Stored data:

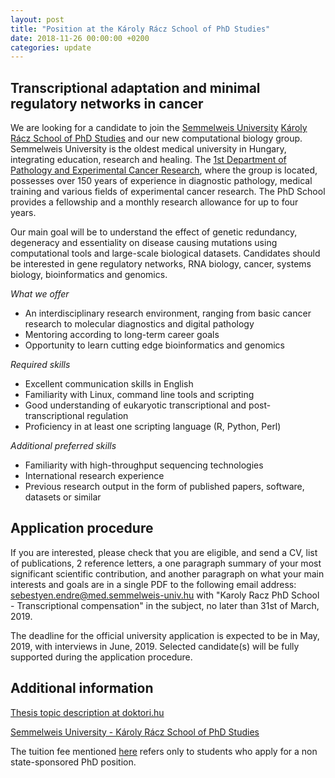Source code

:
 ```yaml
---
layout: post
title: "Position at the Károly Rácz School of PhD Studies"
date: 2018-11-26 00:00:00 +0200
categories: update
---
```


## Transcriptional adaptation and minimal regulatory networks in cancer

We are looking for a candidate to join the [Semmelweis
University](http://semmelweis.hu/english/) [Károly Rácz School of PhD
Studies](http://semmelweis.hu/phd/en/) and our new computational biology group.
Semmelweis University is the oldest medical university in Hungary, integrating
education, research and healing. The [1st Department of Pathology and
Experimental Cancer Research](http://semmelweis.hu/patologia1/en/), where the
group is located, possesses over 150 years of experience in diagnostic
pathology, medical training and various fields of experimental cancer research.
The PhD School provides a fellowship and a monthly research allowance for up to
four years.

Our main goal will be to understand the effect of genetic redundancy, degeneracy
and essentiality on disease causing mutations using computational tools and
large-scale biological datasets. Candidates should be interested in gene
regulatory networks, RNA biology, cancer, systems biology, bioinformatics and
genomics.

*What we offer*

* An interdisciplinary research environment, ranging from basic cancer research
  to molecular diagnostics and digital pathology
* Mentoring according to long-term career goals
* Opportunity to learn cutting edge bioinformatics and genomics

*Required skills*

* Excellent communication skills in English
* Familiarity with Linux, command line tools and scripting
* Good understanding of eukaryotic transcriptional and post-transcriptional
  regulation
* Proficiency in at least one scripting language (R, Python, Perl)

*Additional preferred skills*

* Familiarity with high-throughput sequencing technologies
* International research experience
* Previous research output in the form of published papers, software, datasets
  or similar

## Application procedure

If you are interested, please check that you are eligible, and send a CV, list
of publications, 2 reference letters, a one paragraph summary of your most
significant scientific contribution, and another paragraph on what your main
interests and goals are in a single PDF to the following email address:
[sebestyen.endre@med.semmelweis-univ.hu](mailto:sebestyen.endre@med.semmelweis-univ.hu)
with "Karoly Racz PhD School - Transcriptional compensation" in the subject, no
later than 31st of March, 2019.

The deadline for the official university application is expected to be in May,
2019, with interviews in June, 2019. Selected candidate(s) will be fully
supported during the application procedure.

## Additional information

[Thesis topic description at doktori.hu](https://doktori.hu/index.php?menuid=195&lang=EN&tk_ID=154710)

[Semmelweis University - Károly Rácz School of PhD Studies](http://semmelweis.hu/phd/)

The tuition fee mentioned [here](http://semmelweis.hu/phd/en/felveteli-2-en/)
refers only to students who apply for a non state-sponsored PhD position.
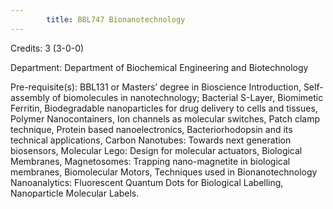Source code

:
 ```yaml
---
        title: BBL747 Bionanotechnology
---
```

Credits: 3 (3-0-0)

Department: Department of Biochemical Engineering and Biotechnology

Pre-requisite(s): BBL131 or Masters’ degree in Bioscience Introduction, Self-assembly of biomolecules in nanotechnology; Bacterial S-Layer, Biomimetic Ferritin, Biodegradable nanoparticles for drug delivery to cells and tissues, Polymer Nanocontainers, Ion channels as molecular switches, Patch clamp technique, Protein based nanoelectronics, Bacteriorhodopsin and its technical applications, Carbon Nanotubes: Towards next generation biosensors, Molecular Lego: Design for molecular actuators, Biological Membranes, Magnetosomes: Trapping nano-magnetite in biological membranes, Biomolecular Motors, Techniques used in Bionanotechnology Nanoanalytics: Fluorescent Quantum Dots for Biological Labelling, Nanoparticle Molecular Labels.
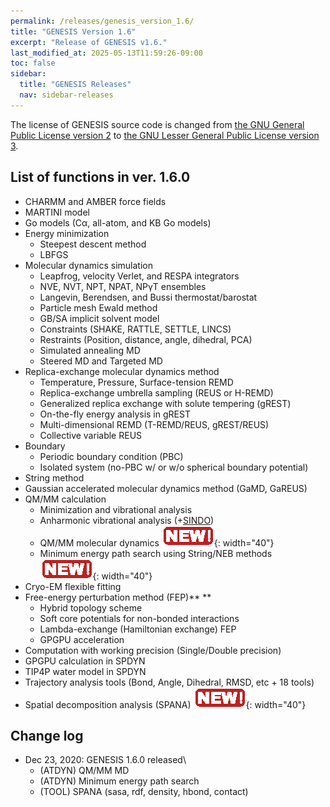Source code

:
 ```yaml
---
permalink: /releases/genesis_version_1.6/
title: "GENESIS Version 1.6"
excerpt: "Release of GENESIS v1.6."
last_modified_at: 2025-05-13T11:59:26-09:00
toc: false
sidebar:
  title: "GENESIS Releases"
  nav: sidebar-releases
---
```


The license of GENESIS source code is changed from [the GNU General Public
License version 2](https://www.gnu.org/licenses/old-licenses/gpl-2.0.en.html) to
[the GNU Lesser General Public License version
3](https://www.gnu.org/licenses/lgpl-3.0.en.html).

##  List of functions in ver. 1.6.0 

-   CHARMM and AMBER force fields
-   MARTINI model
-   Go models (Cα, all-atom, and KB Go models)
-   Energy minimization
    -   Steepest descent method
    -   LBFGS
-   Molecular dynamics simulation
    -   Leapfrog, velocity Verlet, and RESPA integrators
    -   NVE, NVT, NPT, NPAT, NPγT ensembles
    -   Langevin, Berendsen, and Bussi thermostat/barostat
    -   Particle mesh Ewald method
    -   GB/SA implicit solvent model
    -   Constraints (SHAKE, RATTLE, SETTLE, LINCS)
    -   Restraints (Position, distance, angle, dihedral, PCA)
    -   Simulated annealing MD
    -   Steered MD and Targeted MD
-   Replica-exchange molecular dynamics method
    -   Temperature, Pressure, Surface-tension REMD
    -   Replica-exchange umbrella sampling (REUS or H-REMD)
    -   Generalized replica exchange with solute tempering (gREST)
    -   On-the-fly energy analysis in gREST
    -   Multi-dimensional REMD (T-REMD/REUS, gREST/REUS)
    -   Collective variable REUS
-   Boundary
    -   Periodic boundary condition (PBC)
    -   Isolated system (no-PBC w/ or w/o spherical boundary potential)
-   String method
-   Gaussian accelerated molecular dynamics method (GaMD, GaREUS)
-   QM/MM calculation
    -   Minimization and vibrational analysis
    -   Anharmonic vibrational analysis
        (+[SINDO](https://tms.riken.jp/en/research/software/sindo/))
    -   QM/MM molecular
        dynamics ![](/assets/images/2016_04_icon4neworange.gif){: width="40"}
    -   Minimum energy path search using String/NEB
        methods ![](/assets/images/2016_04_icon4neworange.gif){: width="40"}
-   Cryo-EM flexible fitting
-   Free-energy perturbation method (FEP)** **
    -   Hybrid topology scheme
    -   Soft core potentials for non-bonded interactions
    -   Lambda-exchange (Hamiltonian exchange) FEP
    -   GPGPU acceleration
-   Computation with working precision (Single/Double precision)
-   GPGPU calculation in SPDYN
-   TIP4P water model in SPDYN
-   Trajectory analysis tools (Bond, Angle, Dihedral, RMSD, etc + 18
    tools)
-   Spatial decomposition analysis
    (SPANA) ![](/assets/images/2016_04_icon4neworange.gif){: width="40"}

## Change log

-   Dec 23, 2020: GENESIS 1.6.0 released\
    -   (ATDYN) QM/MM MD
    -   (ATDYN) Minimum energy path search
    -   (TOOL) SPANA (sasa, rdf, density, hbond, contact)

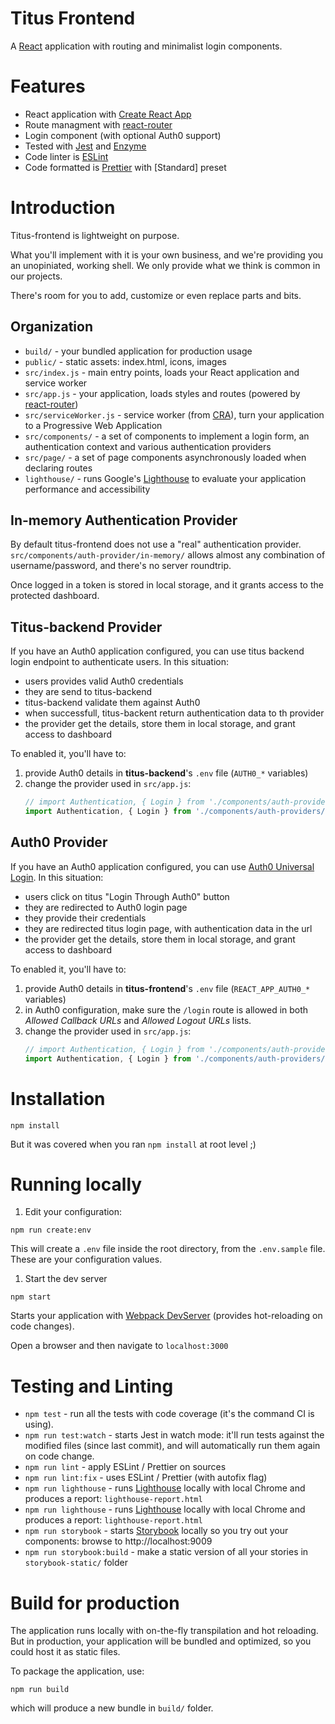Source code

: # Titus Frontend

A [React] application with routing and minimalist login components.

# Features

* React application with [Create React App][CRA]
* Route managment with [react-router]
* Login component (with optional Auth0 support)
* Tested with [Jest] and [Enzyme]
* Code linter is [ESLint]
* Code formatted is [Prettier] with [Standard] preset


# Introduction

Titus-frontend is lightweight on purpose.

What you'll implement with it is your own business, and we're providing you an unopiniated, working shell.
We only provide what we think is common in our projects.

There's room for you to add, customize or even replace parts and bits.

## Organization

* `build/` - your bundled application for production usage
* `public/` - static assets: index.html, icons, images
* `src/index.js` - main entry points, loads your React application and service worker
* `src/app.js` - your application, loads styles and routes (powered by [react-router])
* `src/serviceWorker.js` - service worker (from [CRA]), turn your application to a Progressive Web Application
* `src/components/` - a set of components to implement a login form, an authentication context and various authentication providers
* `src/page/` - a set of page components asynchronously loaded when declaring routes
* `lighthouse/` - runs Google's [Lighthouse] to evaluate your application performance and accessibility

## In-memory Authentication Provider

By default titus-frontend does not use a "real" authentication provider.
`src/components/auth-provider/in-memory/` allows almost any combination of username/password, and there's no server roundtrip.

Once logged in a token is stored in local storage, and it grants access to the protected dashboard.

## Titus-backend Provider

If you have an Auth0 application configured, you can use titus backend login endpoint to authenticate users.
In this situation:
- users provides valid Auth0 credentials
- they are send to titus-backend
- titus-backend validate them against Auth0
- when successfull, titus-backent return authentication data to th provider
- the provider get the details, store them in local storage, and grant access to dashboard

To enabled it, you'll have to:
1. provide Auth0 details in **titus-backend**'s `.env` file (`AUTH0_*` variables)
1. change the provider used in `src/app.js`:
   ```js
   // import Authentication, { Login } from './components/auth-providers/in-memory'
   import Authentication, { Login } from './components/auth-providers/titus-backend'
   ```

## Auth0 Provider

If you have an Auth0 application configured, you can use [Auth0 Universal Login][auth0-login].
In this situation:
- users click on titus "Login Through Auth0" button
- they are redirected to Auth0 login page
- they provide their credentials
- they are redirected titus login page, with authentication data in the url
- the provider get the details, store them in local storage, and grant access to dashboard

To enabled it, you'll have to:
1. provide Auth0 details in **titus-frontend**'s `.env` file (`REACT_APP_AUTH0_*` variables)
1. in Auth0 configuration, make sure the `/login` route is allowed in both _Allowed Callback URLs_ and _Allowed Logout URLs_ lists.
1. change the provider used in `src/app.js`:
   ```js
   // import Authentication, { Login } from './components/auth-providers/in-memory'
   import Authentication, { Login } from './components/auth-providers/auth0'
   ```

# Installation

```
npm install
```

But it was covered when you ran `npm install` at root level ;)


# Running locally

1. Edit your configuration:
  ```
  npm run create:env
  ```

  This will create a `.env` file inside the root directory, from the `.env.sample` file.
  These are your configuration values.

1. Start the dev server
  ```
  npm start
  ```

  Starts your application with [Webpack DevServer][webpack-dev-server] (provides hot-reloading on code changes).

  Open a browser and then navigate to `localhost:3000`


# Testing and Linting

* `npm test` - run all the tests with code coverage (it's the command CI is using).
* `npm run test:watch` - starts Jest in watch mode: it'll run tests against the modified files (since last commit), and will automatically run them again on code change.
* `npm run lint` - apply ESLint / Prettier on sources
* `npm run lint:fix` - uses ESLint / Prettier (with autofix flag)
* `npm run lighthouse` - runs [Lighthouse] locally with local Chrome and produces a report: `lighthouse-report.html`
* `npm run lighthouse` - runs [Lighthouse] locally with local Chrome and produces a report: `lighthouse-report.html`
* `npm run storybook` - starts [Storybook] locally so you try out your components: browse to http://localhost:9009
* `npm run storybook:build` - make a static version of all your stories in `storybook-static/` folder


# Build for production

The application runs locally with on-the-fly transpilation and hot reloading.
But in production, your application will be bundled and optimized, so you could host it as static files.

To package the application, use:
```
npm run build
```
which will produce a new bundle in `build/` folder.



[React]: https://reactjs.org
[CRA]: https://facebook.github.io/create-react-app
[react-router]: https://reacttraining.com/react-router/web
[yup]: https://github.com/jquense/yup#readme
[Jest]: https://jestjs.io
[Enzyme]: https://airbnb.io/enzyme
[ESLint]: https://eslint.org
[Prettier]: https://prettier.io
[Auth0]: https://auth0.com
[Lighthouse]: https://developers.google.com/web/tools/lighthouse
[Storybook]: https://storybook.js.org
[webpack-dev-server]: https://webpack.js.org/configuration/dev-server
[auth0-login]: https://auth0.com/docs/universal-login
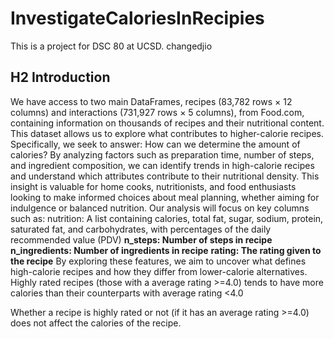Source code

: # InvestigateCaloriesInRecipies
This is a project for DSC 80 at UCSD. changedjio

## H2 Introduction
We have access to two main DataFrames, recipes (83,782 rows × 12 columns) and 
interactions (731,927 rows × 5 columns), from Food.com, containing information 
on thousands of recipes and their nutritional content. This dataset allows us to
explore what contributes to higher-calorie recipes. Specifically, we seek to 
answer: How can we determine the amount of calories?
By analyzing factors such as preparation time, number of steps, and ingredient 
composition, we can identify trends in high-calorie recipes and understand which
attributes contribute to their nutritional density. This insight is valuable for
home cooks, nutritionists, and food enthusiasts looking to make informed choices
about meal planning, whether aiming for indulgence or balanced nutrition.
Our analysis will focus on key columns such as:
nutrition: A list containing calories, total fat, sugar, sodium, protein, saturated fat, and carbohydrates, with percentages of the daily recommended value (PDV)
**n_steps: Number of steps in recipe**
**n_ingredients: Number of ingredients in recipe**
**rating: The rating given to the recipe**
By exploring these features, we aim to uncover what defines high-calorie recipes and how they differ from lower-calorie alternatives.
Highly rated recipes (those with a average rating >=4.0) tends to have more calories than their counterparts with average rating <4.0

Whether a recipe is highly rated or not (if it has an average rating >=4.0) does not affect the calories of the recipe.</p>
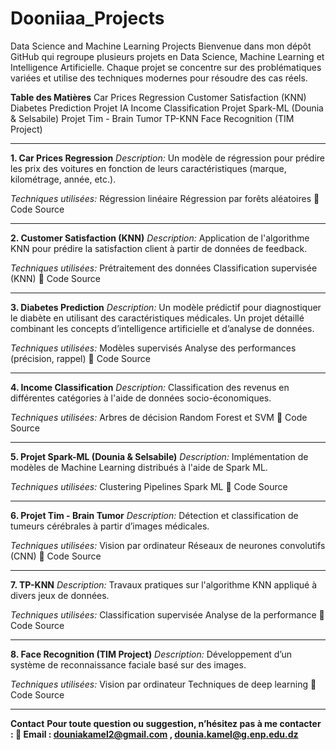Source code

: # Dooniiaa_Projects
Data Science and Machine Learning Projects
Bienvenue dans mon dépôt GitHub qui regroupe plusieurs projets en Data Science, Machine Learning et Intelligence Artificielle. Chaque projet se concentre sur des problématiques variées et utilise des techniques modernes pour résoudre des cas réels.

**Table des Matières**
Car Prices Regression
Customer Satisfaction (KNN)
Diabetes Prediction Projet IA
Income Classification
Projet Spark-ML (Dounia & Selsabile)
Projet Tim - Brain Tumor
TP-KNN
Face Recognition (TIM Project)
____________________________________________________________________________________________
**1. Car Prices Regression**
_Description:_
Un modèle de régression pour prédire les prix des voitures en fonction de leurs caractéristiques (marque, kilométrage, année, etc.).

_Techniques utilisées:_
Régression linéaire
Régression par forêts aléatoires
🔗 Code Source
____________________________________________________________________________________________
**2. Customer Satisfaction (KNN)**
_Description:_
Application de l'algorithme KNN pour prédire la satisfaction client à partir de données de feedback.

_Techniques utilisées:_
Prétraitement des données
Classification supervisée (KNN)
🔗 Code Source
____________________________________________________________________________________________
**3. Diabetes Prediction**
_Description:_
Un modèle prédictif pour diagnostiquer le diabète en utilisant des caractéristiques médicales.
Un projet détaillé combinant les concepts d’intelligence artificielle et d’analyse de données.

_Techniques utilisées:_
Modèles supervisés
Analyse des performances (précision, rappel)
🔗 Code Source
____________________________________________________________________________________________
**4. Income Classification**
_Description:_
Classification des revenus en différentes catégories à l'aide de données socio-économiques.

_Techniques utilisées:_
Arbres de décision
Random Forest et SVM
🔗 Code Source
______________________________________________________________________________________________
**5. Projet Spark-ML (Dounia & Selsabile)**
_Description:_
Implémentation de modèles de Machine Learning distribués à l'aide de Spark ML.

_Techniques utilisées:_
Clustering
Pipelines Spark ML
🔗 Code Source
____________________________________________________________________________________________
**6. Projet Tim - Brain Tumor**
_Description:_
Détection et classification de tumeurs cérébrales à partir d’images médicales.

_Techniques utilisées:_
Vision par ordinateur
Réseaux de neurones convolutifs (CNN)
🔗 Code Source
____________________________________________________________________________________________
**7. TP-KNN**
_Description:_
Travaux pratiques sur l'algorithme KNN appliqué à divers jeux de données.

_Techniques utilisées:_
Classification supervisée
Analyse de la performance
🔗 Code Source
____________________________________________________________________________________________
**8. Face Recognition (TIM Project)**
_Description:_
Développement d’un système de reconnaissance faciale basé sur des images.

_Techniques utilisées:_
Vision par ordinateur
Techniques de deep learning
🔗 Code Source
____________________________________________________________________________________________
**Contact**
**Pour toute question ou suggestion, n’hésitez pas à me contacter :
📧 Email : douniakamel2@gmail.com , dounia.kamel@g.enp.edu.dz**
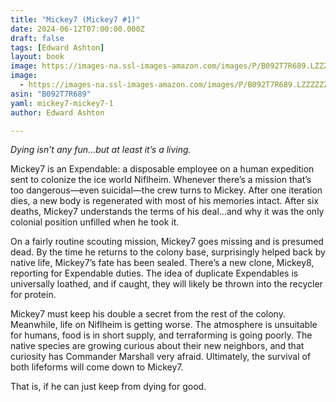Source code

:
 ```yaml
---
title: "Mickey7 (Mickey7 #1)"
date: 2024-06-12T07:00:00.000Z
draft: false
tags: [Edward Ashton]
layout: book
image: https://images-na.ssl-images-amazon.com/images/P/B092T7R689.LZZZZZZZ.jpg
image: 
  - https://images-na.ssl-images-amazon.com/images/P/B092T7R689.LZZZZZZZ.jpg
asin: "B092T7R689"
yaml: mickey7-mickey7-1
author: Edward Ashton

---
```


*Dying isn’t any fun…but at least it’s a living.*  
  
Mickey7 is an Expendable: a disposable employee on a human expedition sent to colonize the ice world Niflheim. Whenever there’s a mission that’s too dangerous—even suicidal—the crew turns to Mickey. After one iteration dies, a new body is regenerated with most of his memories intact. After six deaths, Mickey7 understands the terms of his deal…and why it was the only colonial position unfilled when he took it.  
  
On a fairly routine scouting mission, Mickey7 goes missing and is presumed dead. By the time he returns to the colony base, surprisingly helped back by native life, Mickey7’s fate has been sealed. There’s a new clone, Mickey8, reporting for Expendable duties. The idea of duplicate Expendables is universally loathed, and if caught, they will likely be thrown into the recycler for protein.  
  
Mickey7 must keep his double a secret from the rest of the colony. Meanwhile, life on Niflheim is getting worse. The atmosphere is unsuitable for humans, food is in short supply, and terraforming is going poorly. The native species are growing curious about their new neighbors, and that curiosity has Commander Marshall very afraid. Ultimately, the survival of both lifeforms will come down to Mickey7.  
  
That is, if he can just keep from dying for good.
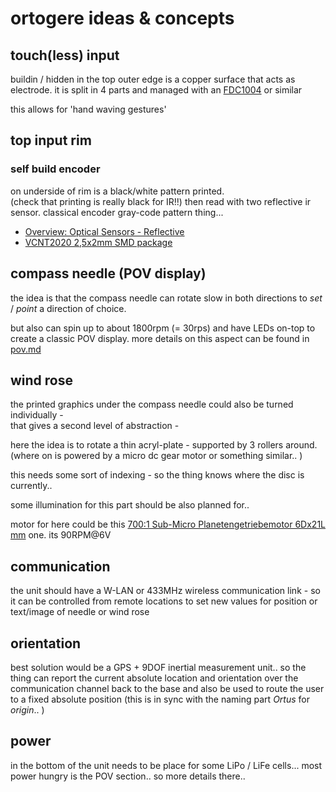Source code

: <!--lint disable list-item-indent-->
<!--lint disable list-item-bullet-indent-->
# ortogere ideas & concepts



## touch(less) input
buildin / hidden in the top outer edge is a copper surface that acts as electrode.
it is split in 4 parts and managed with an [FDC1004](https://github.com/s-light/TI_FDC1004_Breakout) or similar

this allows for 'hand waving gestures'

## top input rim
### self build encoder
on underside of rim is a black/white pattern printed.  
(check that printing is really black for IR!!)
then read with two reflective ir sensor.
classical encoder gray-code pattern thing...
- [Overview: Optical Sensors - Reflective](https://www.vishay.com/optical-sensors/reflective-outputisnot-16/)
- [VCNT2020 2,5x2mm SMD package](https://www.vishay.com/optical-sensors/list/product-84285/)


## compass needle (POV display)

the idea is that the compass needle can rotate slow in both directions to *set* / *point* a direction of choice.

but also can spin up to about 1800rpm (= 30rps) and have LEDs on-top to create a classic POV display.
more details on this aspect can be found in [pov.md](pov.md)

## wind rose
the printed graphics under the compass needle could also be turned individually -  
that gives a second level of abstraction -

here the idea is to rotate a thin acryl-plate - supported by 3 rollers around.
(where on is powered by a micro dc gear motor or something similar.. )

this needs some sort of indexing - so the thing knows where the disc is currently..

some illumination for this part should be also planned for..

motor for here could be this [700:1 Sub-Micro Planetengetriebemotor 6Dx21L mm](https://www.exp-tech.de/motoren/dc-getriebemotoren/7038/700-1-sub-micro-planetengetriebemotor-6dx21l-mm) one.
its 90RPM@6V

## communication
the unit should have a W-LAN or 433MHz wireless communication link -
so it can be controlled from remote locations to set new values for position or text/image of needle or wind rose

## orientation
best solution would be a GPS + 9DOF inertial measurement unit..
so the thing can report the current absolute location and orientation over the communication channel back to the base and also
be used to route the user to a fixed absolute position (this is in sync with the naming part *Ortus* for *origin*.. )

## power
in the bottom of the unit needs to be place for some LiPo / LiFe cells...
most power hungry is the POV section.. so more details there..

● The problem
Whenever a line of the records above contains the word "package", it counts toward the total; give that total alone.

● Written response
2